Ein Bericht von der HMS ENTERPRISE vom anderen Ende der Welt.
Die HMS ENTERPRISE (H 88) ist ein 90 Meter langes Vermessungsschiff der Echo-Klasse der Royal Navy für ozeanographisch-hydrographische Aufgaben und für Ice Patrol.
Zurzeit ist sie unterwegs im Südatlantik, vor South Georgia.
Kürzlich kamen wir auf Twitter ins Gespräch, zunächst wegen des Namens „ENTERPRISE“. Nach einigen weiteren Tweets stellte sich heraus, das dieses Schiff sich gerade am anderen Ende der Welt befindet, tief im Süd-Atlantik, vor South Georgia. Ihre Aufgabe dort ist die Kartierung dieses abgelegenen Zipfels des Südpolarmeeres, an der Grenze der antarktischen Konvergenz. Dafür ist sie ja auch bestens ausgestattet, mit einem großen Instrumentarium an Echoloten und Sonareinrichtungen zur Vermessung und dreidimensionalen Abbildung des Meeresbodens und der Gewässer. Für den Einsatz als Ice patrol hat sie die Eisklasse 1 C (Lloyds ice class 1C).

____________________

Aufgabenstellung:
1) Entnimm dem Textauszug wörtlich die Stelle von „Die HMS ENTERPRISE“ bis einschließlich „für Ice Patrol.“.
2) Prüfe bitte, ob die folgenden Aussagen mit dem Textauszug übereinstimmen: (a) Das Schiff ist 90 Meter lang. (b) Das Schiff ist zurzeit im Nordatlantik unterwegs. (c) Das Schiff hat die Eisklasse 1 C. Antworte jeweils mit Ja oder Nein und zitiere die entscheidenden Worte wörtlich.
3) Zu welcher Schiffsklasse gehört die HMS ENTERPRISE laut Textauszug?
Die Datensätze haben mit dem Textauszug nichts zu tun.

Bereitgestellte Daten:
____________________

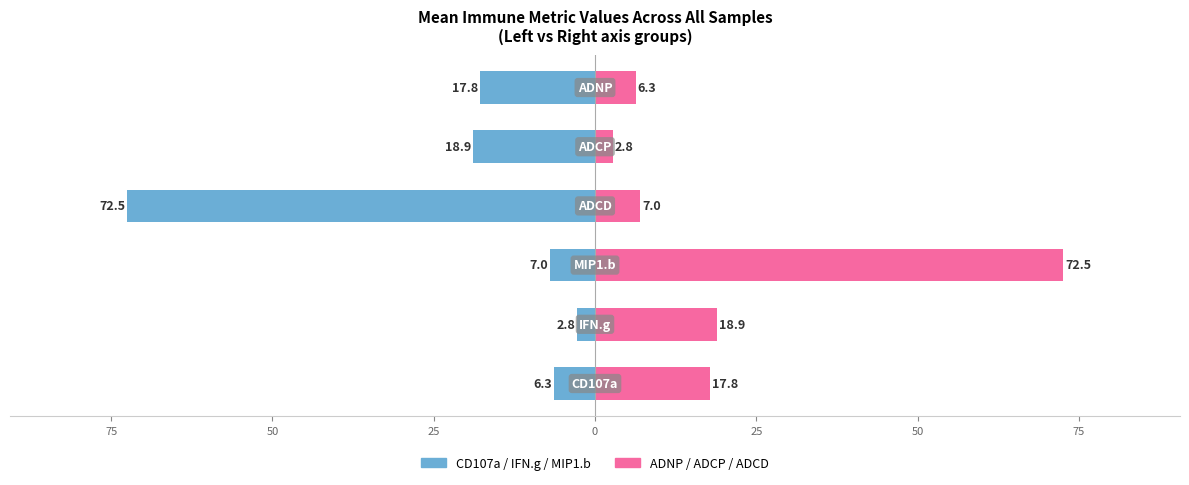

Which series has the largest total across all categories?

ADNP / ADCP / ADCD (right)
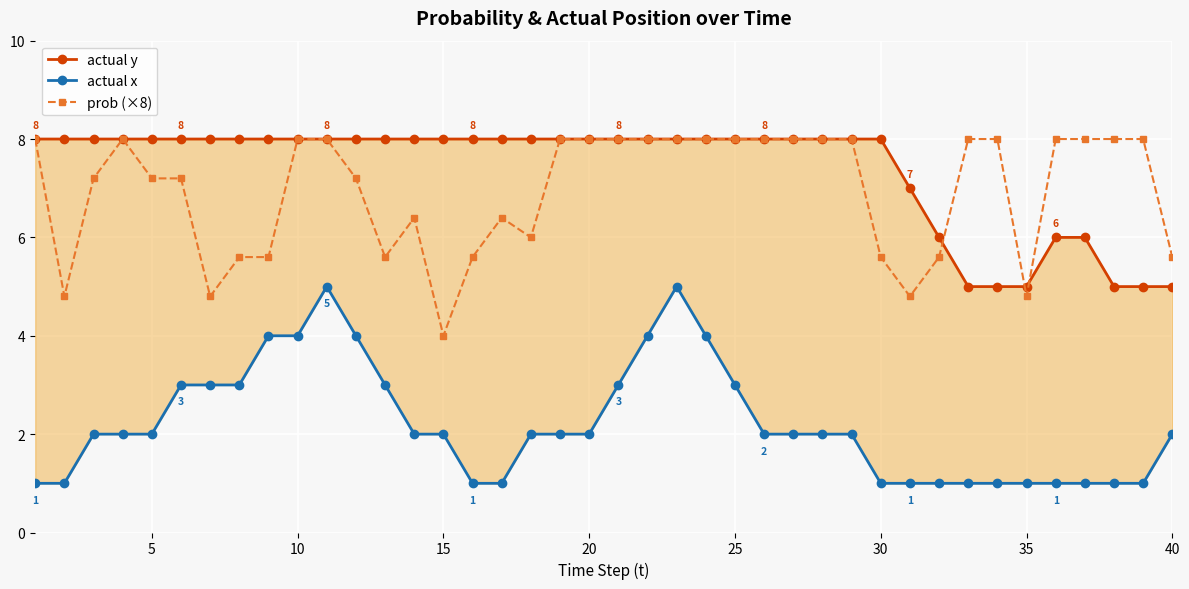

What is the lowest value of the prob (×8) series?

4.0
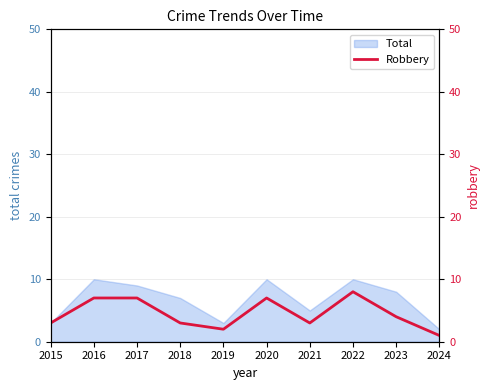

True or false: the data has more than 0 interior local peaks.

True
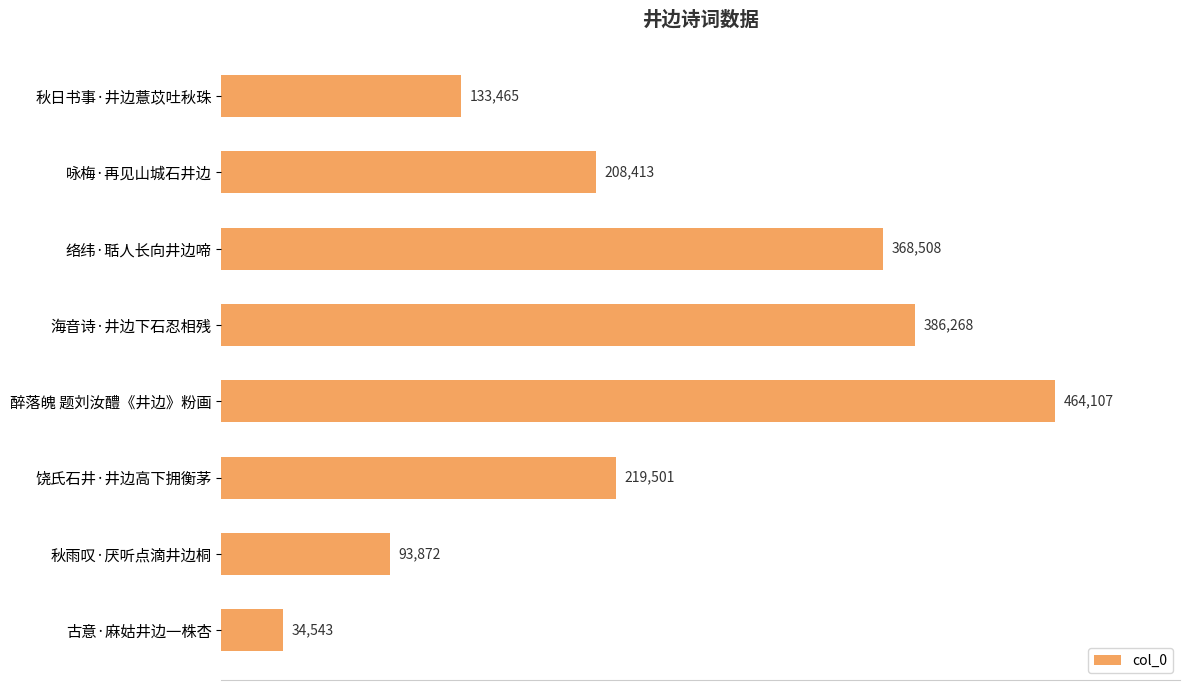

What is the ratio of the value at 饶氏石井·井边高下拥衡茅 to the value at 古意·麻姑井边一株杏?

6.4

____________________

Erwartete Ergebnisse:
1)
Die HMS ENTERPRISE (H 88) ist ein 90 Meter langes Vermessungsschiff der Echo-Klasse der Royal Navy für ozeanographisch-hydrographische Aufgaben und für Ice Patrol.

2)
(a) Ja: „ein 90 Meter langes Vermessungsschiff“
(b) Nein: „Zurzeit ist sie unterwegs im Südatlantik, vor South Georgia.“
(c) Ja: „hat sie die Eisklasse 1 C“

3) Zur Echo-Klasse der Royal Navy.